◆ **What is needed**
Below are some records. Reproduce them exactly from their first line through the line with "FILMS et LIVRES SOUTENUS PAR", inclusive.

◆ **Information shown**
====================

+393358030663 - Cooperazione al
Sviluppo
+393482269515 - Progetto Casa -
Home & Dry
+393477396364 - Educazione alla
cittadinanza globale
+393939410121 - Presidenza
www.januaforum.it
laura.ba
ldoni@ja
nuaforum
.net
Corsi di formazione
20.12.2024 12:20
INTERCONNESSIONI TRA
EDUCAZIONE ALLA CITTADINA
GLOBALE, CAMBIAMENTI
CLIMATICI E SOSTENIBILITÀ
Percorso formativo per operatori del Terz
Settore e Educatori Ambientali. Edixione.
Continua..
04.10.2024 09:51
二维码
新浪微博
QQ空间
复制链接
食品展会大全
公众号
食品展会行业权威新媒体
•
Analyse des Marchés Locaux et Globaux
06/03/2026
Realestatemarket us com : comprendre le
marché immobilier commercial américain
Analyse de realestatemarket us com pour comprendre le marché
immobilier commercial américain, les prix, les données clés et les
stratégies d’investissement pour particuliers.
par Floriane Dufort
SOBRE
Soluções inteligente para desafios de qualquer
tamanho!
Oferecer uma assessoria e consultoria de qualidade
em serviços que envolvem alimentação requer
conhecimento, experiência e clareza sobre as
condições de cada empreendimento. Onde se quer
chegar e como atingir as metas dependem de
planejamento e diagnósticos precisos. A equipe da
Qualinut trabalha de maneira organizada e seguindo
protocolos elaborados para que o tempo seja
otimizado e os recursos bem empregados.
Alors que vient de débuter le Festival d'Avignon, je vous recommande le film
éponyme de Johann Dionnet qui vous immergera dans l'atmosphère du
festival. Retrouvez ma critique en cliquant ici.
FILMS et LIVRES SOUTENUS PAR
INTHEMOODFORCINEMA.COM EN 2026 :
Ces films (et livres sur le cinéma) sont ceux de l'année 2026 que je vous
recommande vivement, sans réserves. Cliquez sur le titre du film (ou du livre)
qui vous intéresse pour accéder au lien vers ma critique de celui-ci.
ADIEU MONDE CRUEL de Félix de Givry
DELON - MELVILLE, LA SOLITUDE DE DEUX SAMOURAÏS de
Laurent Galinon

====================

◆ **Exercise solution**
+393358030663 - Cooperazione al
Sviluppo
+393482269515 - Progetto Casa -
Home & Dry
+393477396364 - Educazione alla
cittadinanza globale
+393939410121 - Presidenza
www.januaforum.it
laura.ba
ldoni@ja
nuaforum
.net
Corsi di formazione
20.12.2024 12:20
INTERCONNESSIONI TRA
EDUCAZIONE ALLA CITTADINA
GLOBALE, CAMBIAMENTI
CLIMATICI E SOSTENIBILITÀ
Percorso formativo per operatori del Terz
Settore e Educatori Ambientali. Edixione.
Continua..
04.10.2024 09:51
二维码
新浪微博
QQ空间
复制链接
食品展会大全
公众号
食品展会行业权威新媒体
•
Analyse des Marchés Locaux et Globaux
06/03/2026
Realestatemarket us com : comprendre le
marché immobilier commercial américain
Analyse de realestatemarket us com pour comprendre le marché
immobilier commercial américain, les prix, les données clés et les
stratégies d’investissement pour particuliers.
par Floriane Dufort
SOBRE
Soluções inteligente para desafios de qualquer
tamanho!
Oferecer uma assessoria e consultoria de qualidade
em serviços que envolvem alimentação requer
conhecimento, experiência e clareza sobre as
condições de cada empreendimento. Onde se quer
chegar e como atingir as metas dependem de
planejamento e diagnósticos precisos. A equipe da
Qualinut trabalha de maneira organizada e seguindo
protocolos elaborados para que o tempo seja
otimizado e os recursos bem empregados.
Alors que vient de débuter le Festival d'Avignon, je vous recommande le film
éponyme de Johann Dionnet qui vous immergera dans l'atmosphère du
festival. Retrouvez ma critique en cliquant ici.
FILMS et LIVRES SOUTENUS PAR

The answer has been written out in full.